As well, if the PDF is text-based but you don’t like the output you’re getting with the PDF Parser or the Tika Parser you can even try the Camelot Extractor Component which is specifically meant for dealing with tables within PDFs like your screenshot.

Now if you need to OCR these tables, then that is problematic for any software. OCRing tables is currently something even top organizations do not do well.
You can see this post for more details or this post

The best way to get help on the forums is to put a sample pdf file and the workflow you used so we can quickly find the bottleneck. Thanks for posting and welcome to explain anything else. PDFs seem fairly straightforward but extraction from a PDF is a bit of a science and art.

If you’re interested in learning more, we’re also hosting a PDF outlier detection event in June with our next North America Data Connect for KNIME.

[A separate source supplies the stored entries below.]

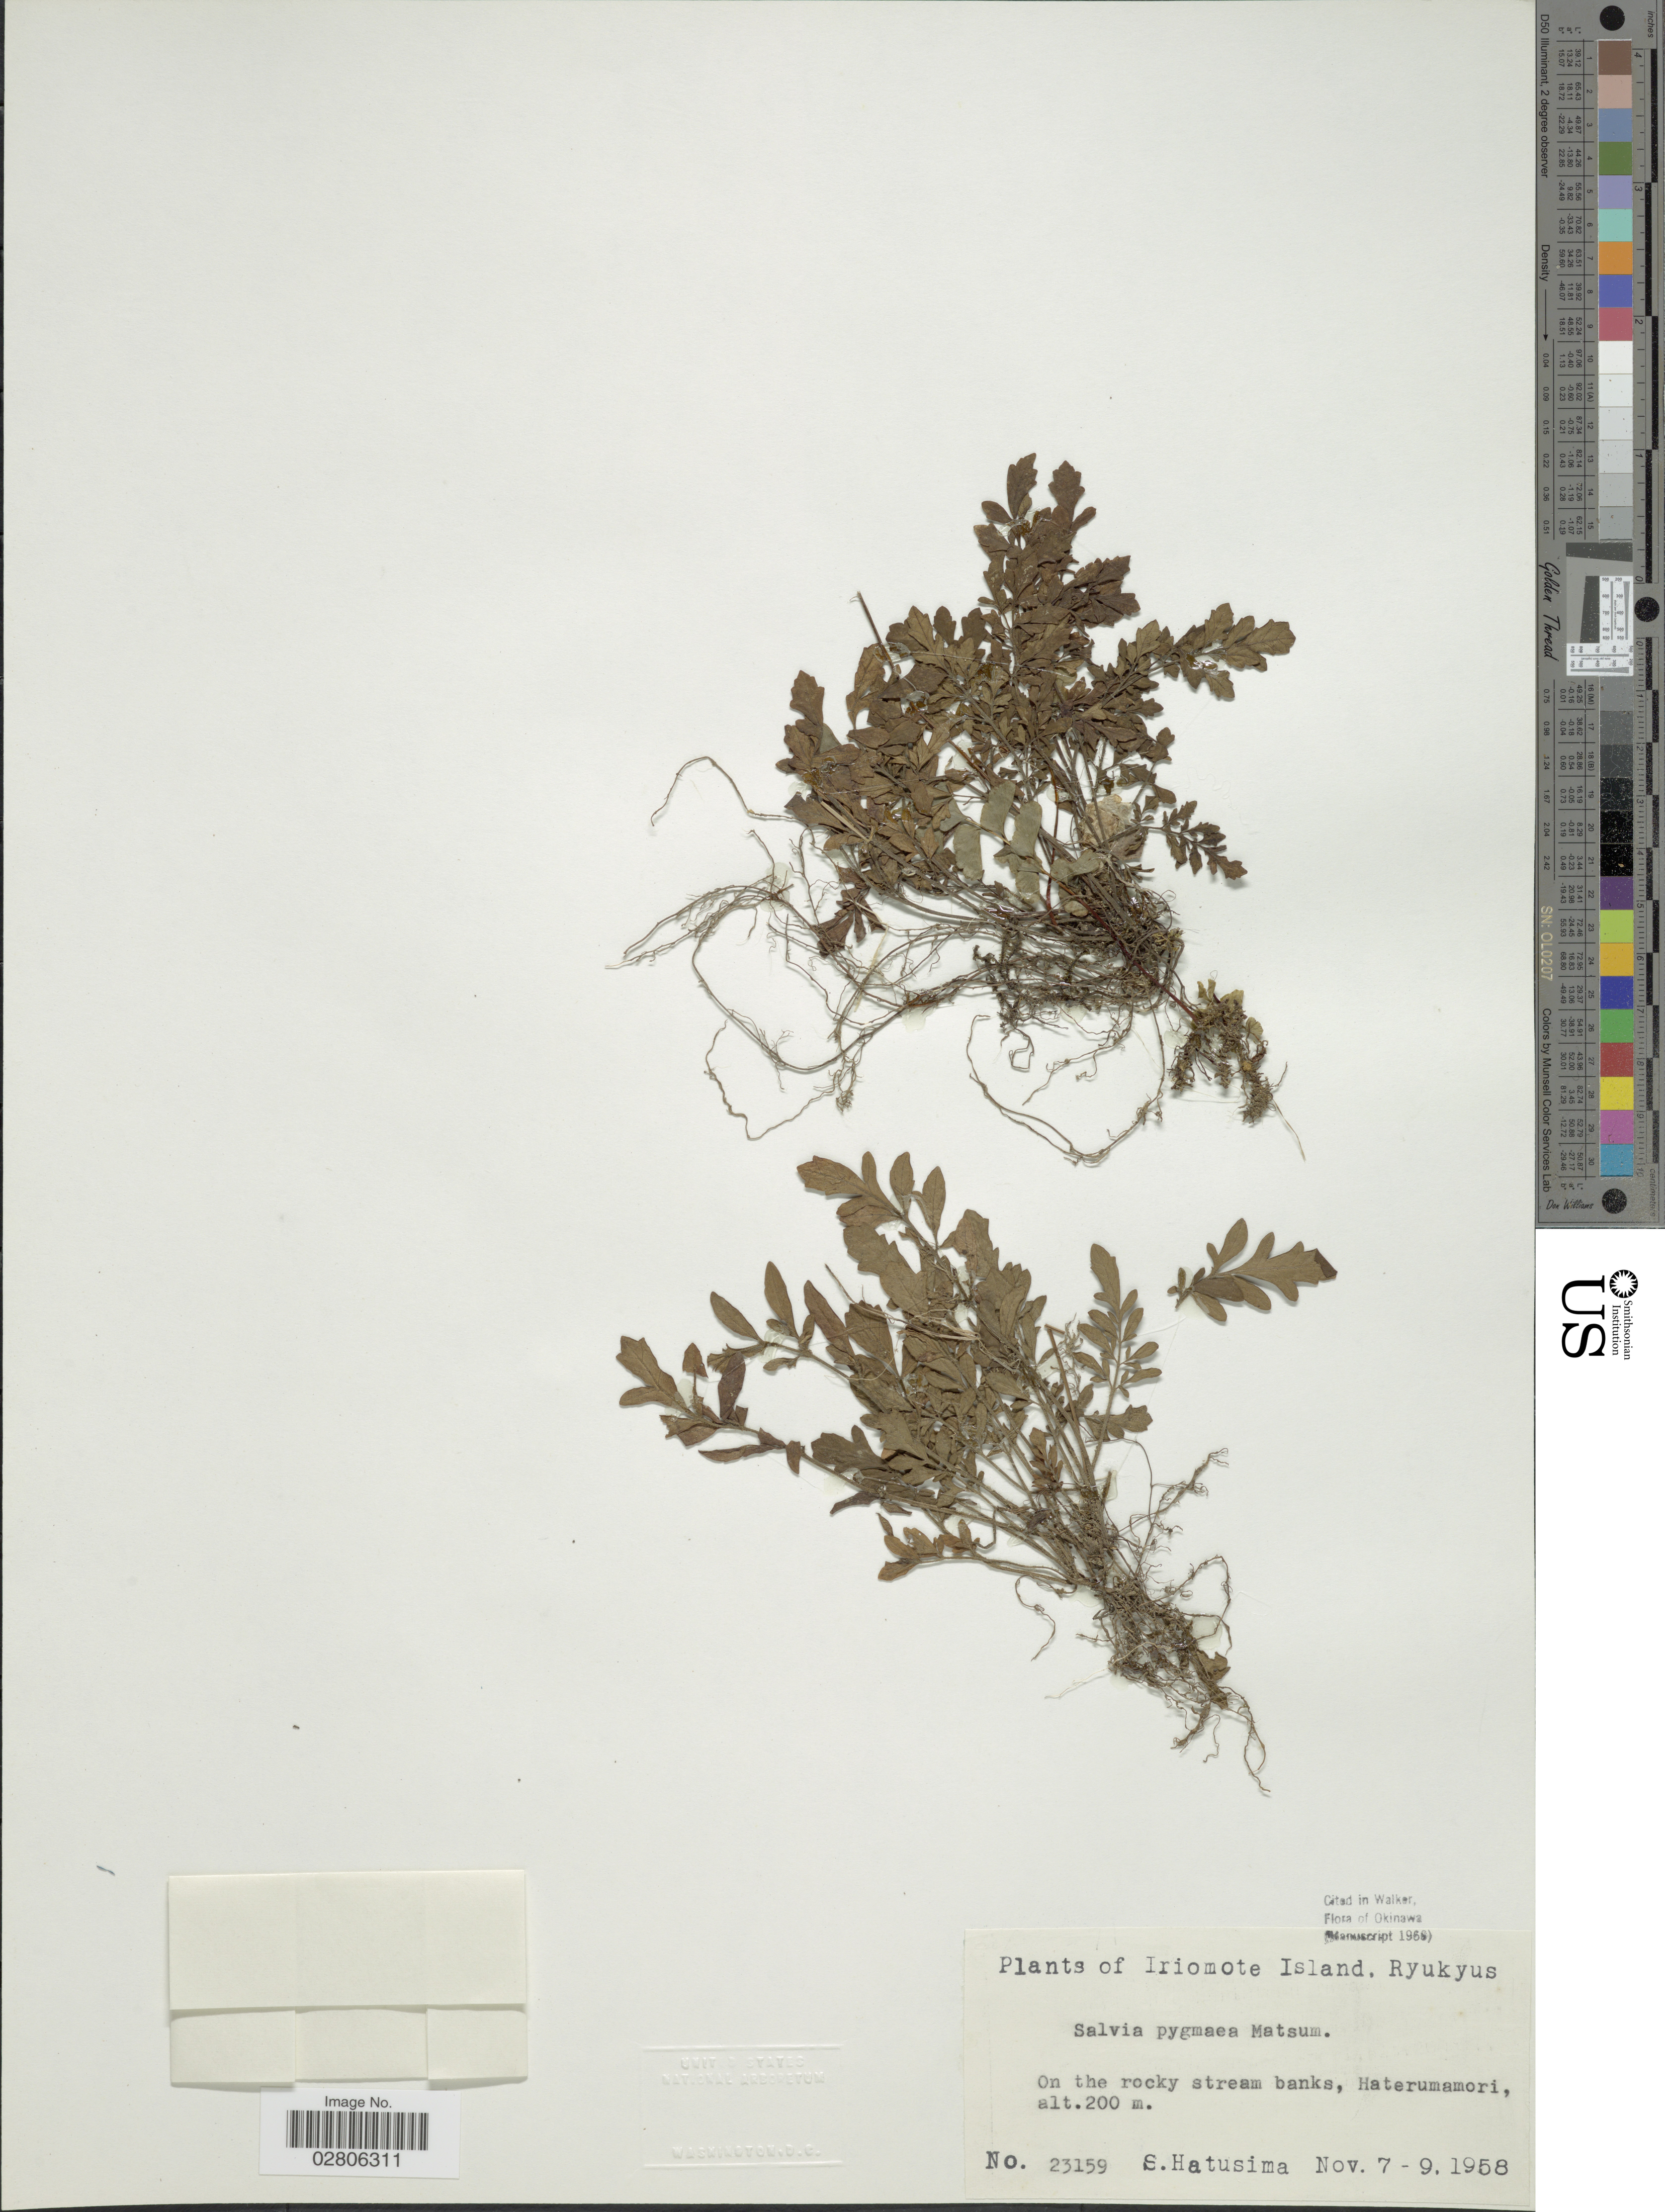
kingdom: Plantae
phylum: Tracheophyta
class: Magnoliopsida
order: Lamiales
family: Lamiaceae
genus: Salvia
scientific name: Salvia pygmaea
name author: Matsum.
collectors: S. Hatusima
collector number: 23159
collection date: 1958-11-07/1958-11-09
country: Japan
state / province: Okinawa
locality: Iriomote Island, Ryukyus, On the rocky stream banks, Haterumamori.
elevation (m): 200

I’ve also went ahead and made a simple PDF parser workflow on the KNIME Hub based on your comments. Thanks for the idea!

-Victor

mlauber71 · April 7, 2022, 11:11pm

@davehansen could you provide us with a sample. Too extract tables from pdf I have used this r package

If you want to just read text there might be this package

You should especially check out the information @victor_palacios gave.

davehansen · April 8, 2022, 2:32pm

Wow! What a great community and responses. I used some of the provided insights here and I now have the PDF(s) parsed and I am working on getting the data formatted (WIP). But thank you for all the replies!

system · April 15, 2022, 2:32pm

This topic was automatically closed 7 days after the last reply. New replies are no longer allowed.